Fine tuning guide for [Llama2
Fine tuning case studies by companies that provide fine tuning services using their own services
Llama-2 model
Better than GPT-4 in some niche cases
Functional Expression Extraction from Unstructured Text (ViGGO)
SQL generation (SQL-create-context)
7B is sufficient for both.
In particular, Llama-13b improved accuracy from 58% to 98% in function representation, from 42% to 89% in SQL generation, and from 28% to 47% in GSM.
Fine-tuning basics In all three tasks, we use standard fine tuning techniques for all parameters.
Shard data between workers Model sharding with DeepSpeed
special token
Explanation of ViGGO
Effectiveness of Fine Tuning
In an earlier blog post, we discussed the idea that fine tuning is not about facts, but about form.
Some important questions
because far more examples can be incorporated into the weights of the neural network inside the model.
ViGGO revolves around pattern recognition and requires a basic grasp of language and basic concepts, but does not require complex logical reasoning.
evaluation
SQL generation with Llama-2 fine-tuning model
The success of this task depends on the LLM's ability to learn the "structure" of SQL and translate natural language into this structure
result
Arithmetic Reasoning for Elementary School Students (GSM8k)
The fine-tuning task on this data set is different from the previous two. As opposed to simply learning the structure, we wanted to see how well LLM could improve our ability to reason about math problems.
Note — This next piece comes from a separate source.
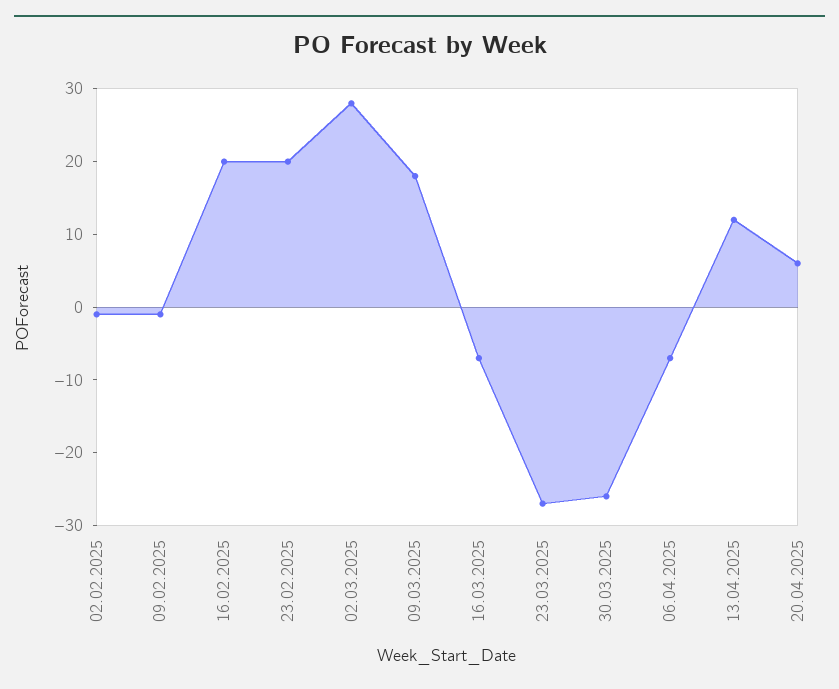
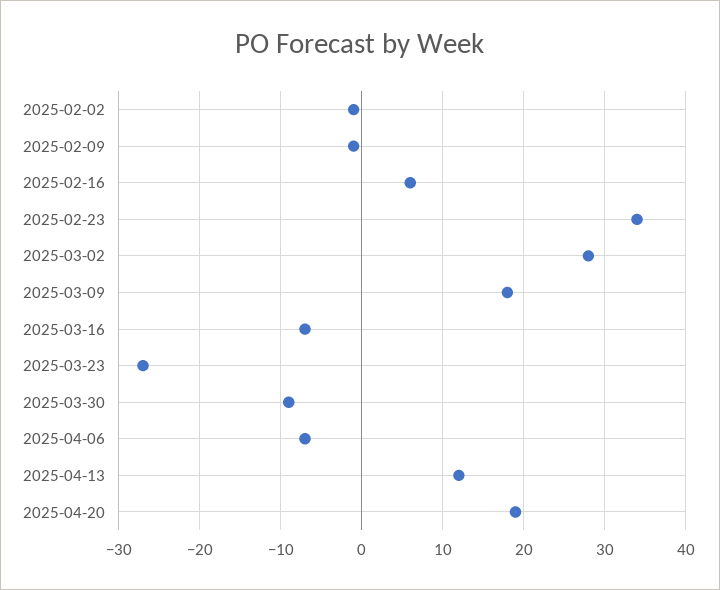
16.02.2025: 20 -> 6
23.02.2025: 20 -> 34
30.03.2025: -25 -> -9
20.04.2025: 5 -> 19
Cut out at GPT-3.5 because it is difficult to verify if the answer is correctly answered when the answer is given in natural sentences.
The chat version has higher performance in 7B and 13B to begin with.
They've decided that 8k data points isn't enough, so they've taken the approach of increasing it even more, and they're saying it's even better.
This page is auto-translated from [/nishio/Fine-Tuning Llama-2: A Comprehensive Case Study for Tailoring Models to Unique Applications](https://scrapbox.io/nishio/Fine-Tuning Llama-2: A Comprehensive Case Study for Tailoring Models to Unique Applications) using DeepL. If you looks something interesting but the auto-translated English is not good enough to understand it, feel free to let me know at @nishio_en. I'm very happy to spread my thought to non-Japanese readers.